If I could be of noble character, of integrity and wisdom paired, how loved would I be for my perfection? But here I stand to be judged. For the lack of my prime judgement; for the well that runs deep to meet the overflowing source of the black tar that glides so gracefully through my thinning veins.

I find myself in awe of those who can stand boldly to say,

“I would never do such a thing”

How fortunate you must be. How lucky you are to not have to stand this that I bear every waking day, with the guilt that gratefully rides the tides of my mind. How lucky you are that this filth in me was not handed to you since the beginning of time and was instead shoved down my throat.

There is no grace from man sufficient enough to erase the sting from a wrong committed to them. There will forever be those silent judging eyes that will bore holes in the back of my skull until defiance sprouts a pair right there to stare back in calmness and declare an apology for the millionth time. There will be those not so silently whispered words between those who claim to love me saying, “Watch her do it again.”

And all they’ll do is just that… watch… in their judgmental silence. Until I slip up again and oh my didn’t they know? Didn’t they have to wait not too long as they imagined for this sequel?

No one wants to dive deep inside and plug shut the entry point of that tar that made a home for itself in the core of my spirit and blackens it bit by bit; darkening my resolve for change and the pursuit of a better self.
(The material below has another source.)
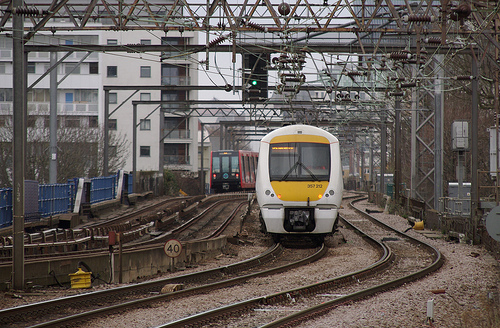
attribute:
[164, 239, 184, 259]
sign — round, round shaped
No one cares to follow the spring to the source and find out where it all began. To see for themselves who holds that flickering light in outstretched hands, laid carefully on soft open arms that belong to a man I never came to know. The man who was so violently ripped from my future. The one whose laugh, touch, scent and warm hugs were stashed away in a place thought to be safe, only to have the unstoppable and unchangeable course of time work on their decay.

Every second that I lost a bit of him, I lost a bit of myself.

My outcry has always been for someone to dig deep so they could see clearly what is on the surface. To look in my eyes and catch the sincerity of my “I am sorry,” those that have been found to be dismissive, lacking sympathy and empathy because it seems I just don’t learn and simply don’t care.

Dig deep and discover the truth for yours. Hear my pleading voice not for your attention, sympathy or pity but your discovery of me. Your journey begins by looking into my eyes.